Background to the Research: Aims and Objectives
The aim of the present study was to explore the social contexts, life experiences, vulnerabilities, and sexual risks experienced by men who sell sex in Southern and Eastern Africa, with a focus on five countries: Kenya, Namibia, South Africa, Uganda, and Zimbabwe. These issues were explored in the context of a participatory workshop and focused groups conducted with male sex workers (MSWs). Held in Johannesburg in December 2011, the workshop was underpinned by a definition of MSWs as “any man who accepts money or goods [favor, reward, value] in exchange for sex with another man” (Kellerman et al., 2009). The aim was to explore personal life stories as a way to achieve an understanding of the subjective circumstances and experiences of men who sell sex in these countries.
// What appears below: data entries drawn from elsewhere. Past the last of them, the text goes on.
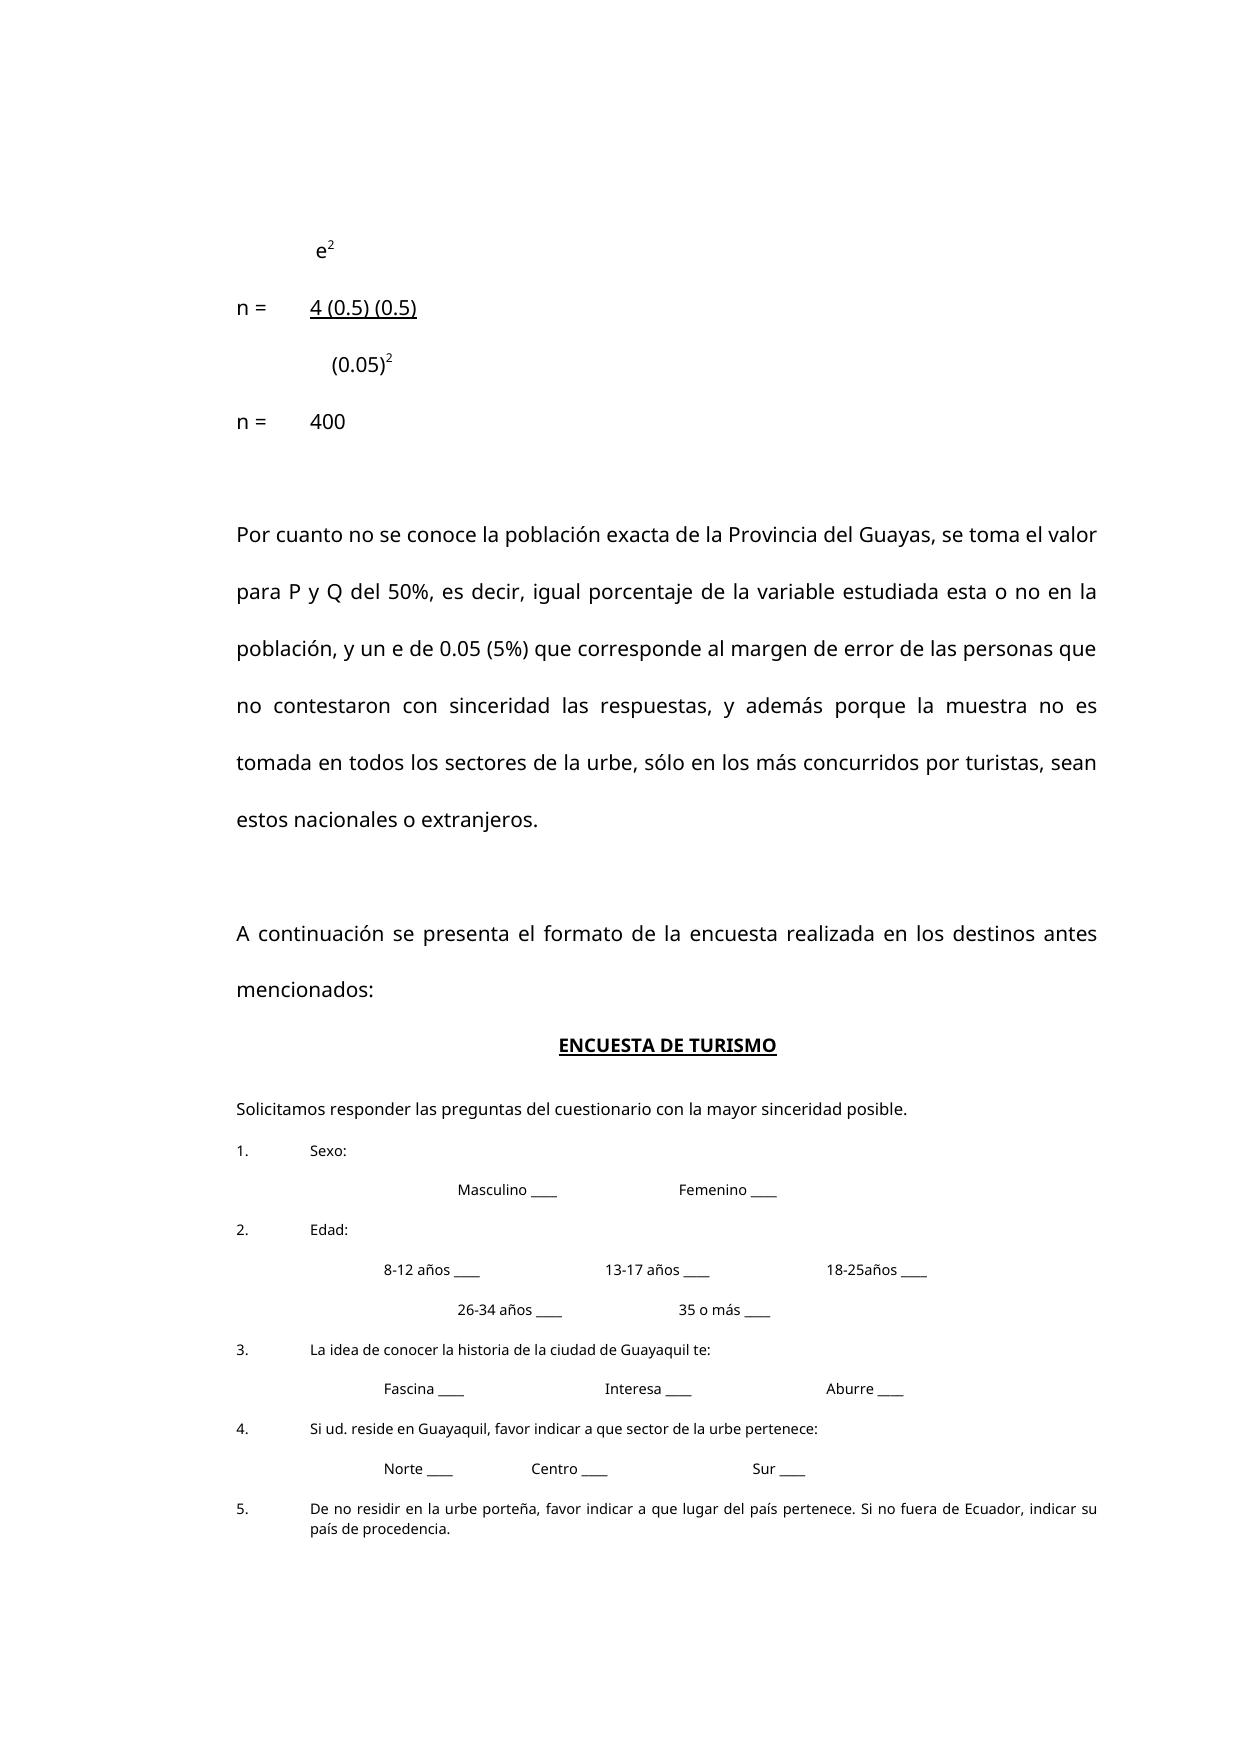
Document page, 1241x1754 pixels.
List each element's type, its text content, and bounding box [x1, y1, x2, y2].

text 2. Edad: [236, 1220, 1098, 1240]
text 5. De no residir en la urbe porteña, favor indicar a que lugar del país pertenece. Si no fuera de Ecuador, indicar su país de procedencia. [236, 1498, 1098, 1538]
text Masculino ____ Femenino ____ [384, 1180, 1098, 1200]
text e2 [236, 236, 1098, 265]
text 3. La idea de conocer la historia de la ciudad de Guayaquil te: [236, 1339, 1098, 1359]
text (0.05)2 [236, 350, 1098, 378]
text 1. Sexo: [236, 1140, 1098, 1160]
text Solicitamos responder las preguntas del cuestionario con la mayor sinceridad posible. [236, 1098, 1098, 1121]
text Por cuanto no se conoce la población exacta de la Provincia del Guayas, se toma el valor para P y Q del 50%, es decir, igual porcentaje de la variable estudiada esta o no en la población, y un e de 0.05 (5%) que corresponde al margen de error de las personas que no contestaron con sinceridad las respuestas, y además porque la muestra no es tomada en todos los sectores de la urbe, sólo en los más concurridos por turistas, sean estos nacionales o extranjeros. [236, 521, 1098, 833]
text 4. Si ud. reside en Guayaquil, favor indicar a que sector de la urbe pertenece: [236, 1419, 1098, 1439]
text Fascina ____ Interesa ____ Aburre ____ [310, 1379, 1098, 1399]
text A continuación se presenta el formato de la encuesta realizada en los destinos antes mencionados: [236, 919, 1098, 1004]
text 8-12 años ____ 13-17 años ____ 18-25años ____ [310, 1260, 1098, 1280]
text n = 400 [236, 407, 1098, 435]
text ENCUESTA DE TURISMO [236, 1032, 1098, 1058]
text n = 4 (0.5) (0.5) [236, 293, 1098, 322]
text Norte ____ Centro ____ Sur ____ [310, 1459, 1098, 1479]
text 26-34 años ____ 35 o más ____ [384, 1299, 1098, 1319]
We focused in particular on the experience of men who not only sold sex to other men but who, for the most part, self-identified with same-sex sexuality.
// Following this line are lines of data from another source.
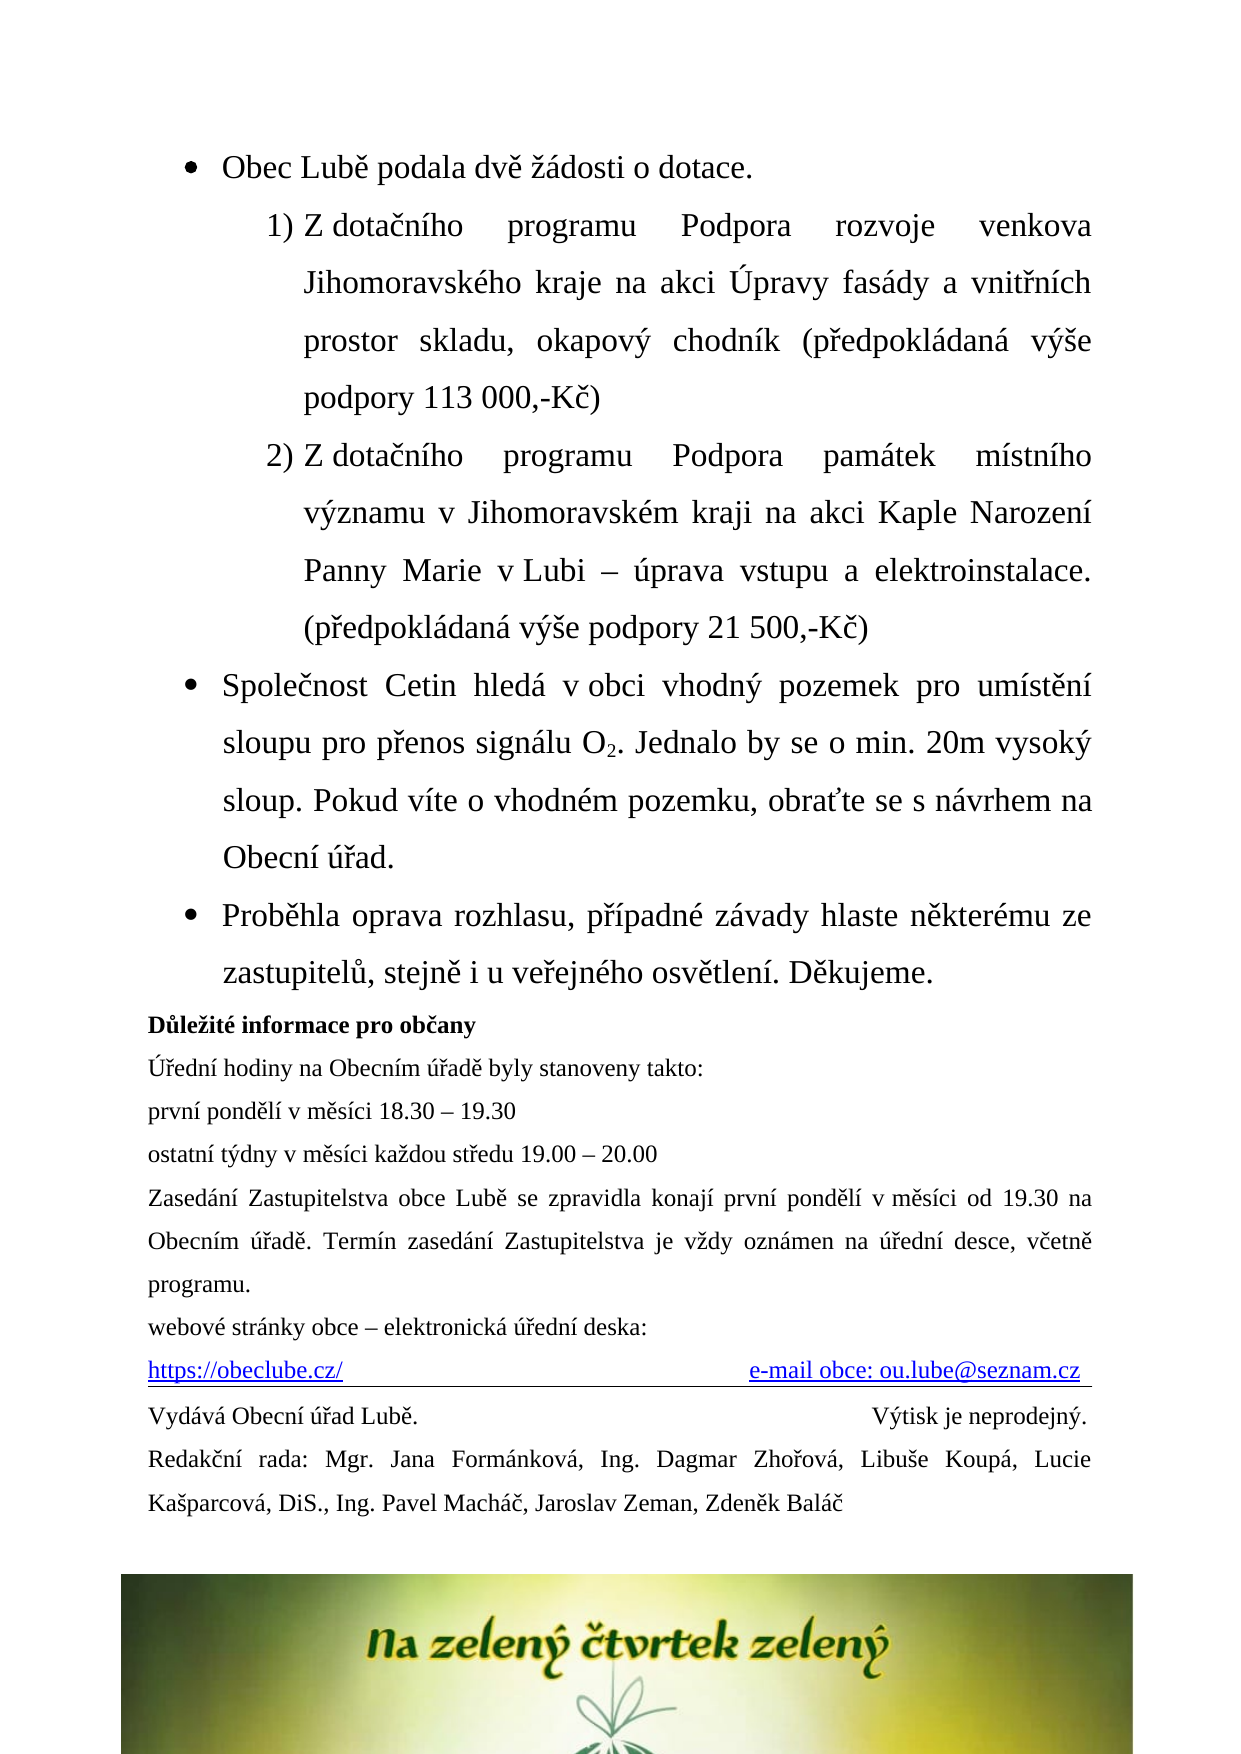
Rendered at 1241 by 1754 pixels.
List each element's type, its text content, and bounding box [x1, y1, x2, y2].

list Obec Lubě podala dvě žádosti o dotace. [185, 148, 1092, 186]
list Z dotačního programu Podpora rozvoje venkova Jihomoravského kraje na akci Úpravy fasády a vnitřních prostor skladu, okapový chodník (předpokládaná výše podpory 113 000,-Kč) [266, 205, 1092, 416]
list Proběhla oprava rozhlasu, případné závady hlaste některému ze zastupitelů, stejně i u veřejného osvětlení. Děkujeme. [185, 895, 1092, 991]
text https://obeclube.cz/ e-mail obce: ou.lube@seznam.cz [148, 1355, 1092, 1386]
text ostatní týdny v měsíci každou středu 19.00 – 20.00 [148, 1139, 1092, 1168]
text Zasedání Zastupitelstva obce Lubě se zpravidla konají první pondělí v měsíci od 19.30 na Obecním úřadě. Termín zasedání Zastupitelstva je vždy oznámen na úřední desce, včetně programu. [148, 1183, 1092, 1298]
text Důležité informace pro občany [148, 1010, 1092, 1039]
list Z dotačního programu Podpora památek místního významu v Jihomoravském kraji na akci Kaple Narození Panny Marie v Lubi – úprava vstupu a elektroinstalace. (předpokládaná výše podpory 21 500,-Kč) [266, 435, 1092, 646]
text první pondělí v měsíci 18.30 – 19.30 [148, 1096, 1092, 1125]
text Redakční rada: Mgr. Jana Formánková, Ing. Dagmar Zhořová, Libuše Koupá, Lucie Kašparcová, DiS., Ing. Pavel Macháč, Jaroslav Zeman, Zdeněk Baláč [148, 1444, 1092, 1516]
list Společnost Cetin hledá v obci vhodný pozemek pro umístění sloupu pro přenos signálu O2. Jednalo by se o min. 20m vysoký sloup. Pokud víte o vhodném pozemku, obraťte se s návrhem na Obecní úřad. [185, 665, 1092, 876]
text Úřední hodiny na Obecním úřadě byly stanoveny takto: [148, 1053, 1092, 1082]
picture [121, 1574, 1134, 1754]
text webové stránky obce – elektronická úřední deska: [148, 1312, 1092, 1341]
text Vydává Obecní úřad Lubě. Výtisk je neprodejný. [148, 1401, 1092, 1430]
The work also sought to develop new and more effective means of representing MSWs through a respondent-driven approach, which included a seed/snowball method that involved follow-up work in Kenya and Namibia (Magnani et al., 2005). The MSWs who took part in the research represented different contexts on the African continent and a cross-section of personal experiences. They also were among those who might support and develop ongoing leadership for male sex workers in Africa. Against this background, our exploration included three distinct but overlapping areas:
Social contexts,
including the geographic and political contexts of male sex work.
Sexual practices,
including sexual activities, roles, identities, and internal and external responses to the labels designating both men who have sex with men and male sex workers, as applied popularly and in HIV prevention work.
Structural and personal risk factors,
including a range of themes related to personal and social responses to male sex work within the context of marginalization and human rights violations, the absence of explicitly protective laws, HIV and AIDS, substance abuse, sociopolitical influences, family, culture and taboos, religion, stigma/prejudice, internalized phobias, and legislation.